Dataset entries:
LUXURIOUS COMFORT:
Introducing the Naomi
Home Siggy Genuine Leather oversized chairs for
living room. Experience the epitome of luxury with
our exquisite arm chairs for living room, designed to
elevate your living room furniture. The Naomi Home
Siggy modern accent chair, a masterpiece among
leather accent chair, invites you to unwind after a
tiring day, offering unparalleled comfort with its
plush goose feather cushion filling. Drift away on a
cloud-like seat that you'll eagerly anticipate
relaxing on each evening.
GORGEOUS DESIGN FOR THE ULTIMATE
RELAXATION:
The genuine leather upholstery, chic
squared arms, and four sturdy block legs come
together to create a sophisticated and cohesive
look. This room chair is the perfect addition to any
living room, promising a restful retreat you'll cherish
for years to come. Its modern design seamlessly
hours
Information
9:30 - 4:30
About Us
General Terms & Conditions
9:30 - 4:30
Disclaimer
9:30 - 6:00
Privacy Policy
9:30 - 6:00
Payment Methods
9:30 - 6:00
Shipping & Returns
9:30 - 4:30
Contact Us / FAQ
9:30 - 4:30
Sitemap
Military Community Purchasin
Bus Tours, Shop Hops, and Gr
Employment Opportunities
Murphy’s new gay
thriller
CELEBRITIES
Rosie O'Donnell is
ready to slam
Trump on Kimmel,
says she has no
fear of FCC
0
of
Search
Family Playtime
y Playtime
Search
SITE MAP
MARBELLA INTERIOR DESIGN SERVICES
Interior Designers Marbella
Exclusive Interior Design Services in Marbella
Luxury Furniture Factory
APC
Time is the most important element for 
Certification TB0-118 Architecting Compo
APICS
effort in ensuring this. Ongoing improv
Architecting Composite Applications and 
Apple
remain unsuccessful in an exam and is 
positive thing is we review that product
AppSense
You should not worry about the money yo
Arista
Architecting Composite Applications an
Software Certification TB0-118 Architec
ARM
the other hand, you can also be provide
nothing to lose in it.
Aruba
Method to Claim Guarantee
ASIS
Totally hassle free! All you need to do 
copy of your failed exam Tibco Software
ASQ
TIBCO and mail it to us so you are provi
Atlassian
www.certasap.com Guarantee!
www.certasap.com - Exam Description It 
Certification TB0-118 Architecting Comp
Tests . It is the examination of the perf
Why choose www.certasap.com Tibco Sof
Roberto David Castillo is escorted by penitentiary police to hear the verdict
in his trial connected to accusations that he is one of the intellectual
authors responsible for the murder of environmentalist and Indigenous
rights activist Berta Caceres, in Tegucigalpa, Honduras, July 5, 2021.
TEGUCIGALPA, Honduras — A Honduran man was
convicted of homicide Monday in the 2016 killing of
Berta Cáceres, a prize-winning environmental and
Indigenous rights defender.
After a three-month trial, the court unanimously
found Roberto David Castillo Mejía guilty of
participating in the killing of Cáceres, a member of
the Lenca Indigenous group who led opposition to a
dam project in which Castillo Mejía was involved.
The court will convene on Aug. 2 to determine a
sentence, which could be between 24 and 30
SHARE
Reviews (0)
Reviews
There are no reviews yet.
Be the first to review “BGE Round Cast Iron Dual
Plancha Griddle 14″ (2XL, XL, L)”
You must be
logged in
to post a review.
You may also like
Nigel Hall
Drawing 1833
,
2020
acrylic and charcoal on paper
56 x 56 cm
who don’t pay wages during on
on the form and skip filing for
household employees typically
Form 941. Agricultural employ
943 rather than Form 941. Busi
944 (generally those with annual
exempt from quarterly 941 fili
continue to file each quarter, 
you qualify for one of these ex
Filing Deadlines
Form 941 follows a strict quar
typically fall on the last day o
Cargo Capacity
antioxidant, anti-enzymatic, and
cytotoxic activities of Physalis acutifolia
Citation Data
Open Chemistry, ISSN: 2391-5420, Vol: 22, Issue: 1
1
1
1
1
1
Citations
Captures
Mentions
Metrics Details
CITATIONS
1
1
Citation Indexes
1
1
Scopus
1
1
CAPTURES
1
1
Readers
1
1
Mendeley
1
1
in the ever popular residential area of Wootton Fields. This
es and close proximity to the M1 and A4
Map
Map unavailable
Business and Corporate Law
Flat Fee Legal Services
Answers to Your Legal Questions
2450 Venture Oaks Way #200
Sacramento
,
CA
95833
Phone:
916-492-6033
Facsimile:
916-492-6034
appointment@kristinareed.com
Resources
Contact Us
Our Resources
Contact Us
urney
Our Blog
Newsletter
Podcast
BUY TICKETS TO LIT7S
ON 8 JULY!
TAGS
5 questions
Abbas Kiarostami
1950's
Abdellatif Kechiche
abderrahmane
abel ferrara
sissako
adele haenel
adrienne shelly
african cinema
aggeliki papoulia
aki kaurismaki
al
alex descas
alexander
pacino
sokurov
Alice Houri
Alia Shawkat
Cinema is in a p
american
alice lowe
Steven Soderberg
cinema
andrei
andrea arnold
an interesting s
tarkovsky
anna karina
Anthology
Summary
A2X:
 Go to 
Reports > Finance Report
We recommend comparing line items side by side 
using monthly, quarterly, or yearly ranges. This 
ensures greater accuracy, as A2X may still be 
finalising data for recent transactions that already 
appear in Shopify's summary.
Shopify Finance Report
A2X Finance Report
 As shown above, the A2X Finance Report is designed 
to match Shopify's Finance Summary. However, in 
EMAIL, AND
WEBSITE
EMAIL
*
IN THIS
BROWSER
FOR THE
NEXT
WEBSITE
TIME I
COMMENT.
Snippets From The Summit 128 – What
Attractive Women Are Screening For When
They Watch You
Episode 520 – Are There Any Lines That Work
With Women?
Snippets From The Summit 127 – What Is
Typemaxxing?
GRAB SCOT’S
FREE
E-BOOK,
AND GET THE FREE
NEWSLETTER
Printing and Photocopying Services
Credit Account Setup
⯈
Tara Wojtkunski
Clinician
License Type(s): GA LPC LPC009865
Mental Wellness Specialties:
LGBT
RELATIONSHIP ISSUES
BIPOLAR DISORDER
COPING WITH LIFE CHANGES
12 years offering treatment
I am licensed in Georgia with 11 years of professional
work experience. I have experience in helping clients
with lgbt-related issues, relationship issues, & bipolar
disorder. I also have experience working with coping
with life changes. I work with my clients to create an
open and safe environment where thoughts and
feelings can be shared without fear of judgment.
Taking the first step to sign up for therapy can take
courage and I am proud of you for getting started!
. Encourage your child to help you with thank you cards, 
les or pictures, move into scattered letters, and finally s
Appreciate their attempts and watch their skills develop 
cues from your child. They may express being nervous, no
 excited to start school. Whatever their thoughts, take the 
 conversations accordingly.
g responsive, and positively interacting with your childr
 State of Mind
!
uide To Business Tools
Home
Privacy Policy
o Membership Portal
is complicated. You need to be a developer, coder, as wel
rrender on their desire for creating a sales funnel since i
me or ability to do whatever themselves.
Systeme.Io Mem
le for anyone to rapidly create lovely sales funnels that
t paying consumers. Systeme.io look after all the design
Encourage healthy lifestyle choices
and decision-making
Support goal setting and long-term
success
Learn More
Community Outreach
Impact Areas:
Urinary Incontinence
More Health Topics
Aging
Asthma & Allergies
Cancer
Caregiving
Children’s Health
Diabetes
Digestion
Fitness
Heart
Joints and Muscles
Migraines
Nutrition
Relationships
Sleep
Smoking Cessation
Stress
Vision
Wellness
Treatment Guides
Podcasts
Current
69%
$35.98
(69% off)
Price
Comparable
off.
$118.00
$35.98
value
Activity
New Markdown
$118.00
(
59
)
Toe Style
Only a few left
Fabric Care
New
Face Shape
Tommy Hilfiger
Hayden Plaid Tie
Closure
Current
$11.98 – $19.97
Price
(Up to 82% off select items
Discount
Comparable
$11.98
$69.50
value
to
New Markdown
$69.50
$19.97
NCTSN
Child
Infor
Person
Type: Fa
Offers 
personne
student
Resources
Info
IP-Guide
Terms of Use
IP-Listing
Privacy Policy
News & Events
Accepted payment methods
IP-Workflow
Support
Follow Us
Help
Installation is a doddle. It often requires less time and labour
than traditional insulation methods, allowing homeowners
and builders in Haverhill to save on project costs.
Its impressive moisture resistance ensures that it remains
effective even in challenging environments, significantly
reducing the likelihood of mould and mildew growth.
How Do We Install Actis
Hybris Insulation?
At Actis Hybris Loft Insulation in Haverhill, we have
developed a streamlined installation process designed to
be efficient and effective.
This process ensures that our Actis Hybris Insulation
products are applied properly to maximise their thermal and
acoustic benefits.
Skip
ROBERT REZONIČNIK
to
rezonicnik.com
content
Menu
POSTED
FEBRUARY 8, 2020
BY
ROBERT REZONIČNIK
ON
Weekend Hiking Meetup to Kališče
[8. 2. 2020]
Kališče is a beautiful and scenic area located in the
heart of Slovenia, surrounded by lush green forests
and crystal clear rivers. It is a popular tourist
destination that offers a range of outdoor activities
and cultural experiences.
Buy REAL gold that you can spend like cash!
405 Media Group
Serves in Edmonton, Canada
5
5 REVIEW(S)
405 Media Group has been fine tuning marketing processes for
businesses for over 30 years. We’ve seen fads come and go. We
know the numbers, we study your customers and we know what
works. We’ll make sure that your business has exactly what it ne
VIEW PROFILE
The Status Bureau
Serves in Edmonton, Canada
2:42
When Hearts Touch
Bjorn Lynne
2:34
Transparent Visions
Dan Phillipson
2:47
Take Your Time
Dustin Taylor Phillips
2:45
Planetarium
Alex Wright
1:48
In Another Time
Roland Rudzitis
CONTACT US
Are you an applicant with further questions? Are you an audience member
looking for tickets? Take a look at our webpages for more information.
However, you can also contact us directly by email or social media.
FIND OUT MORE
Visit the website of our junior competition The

#### Problem to solve:
List every line in the rows above that contains the string "thoughts". Match case exactly.

#### Written solution:
open and safe environment where thoughts and
 excited to start school. Whatever their thoughts, take the 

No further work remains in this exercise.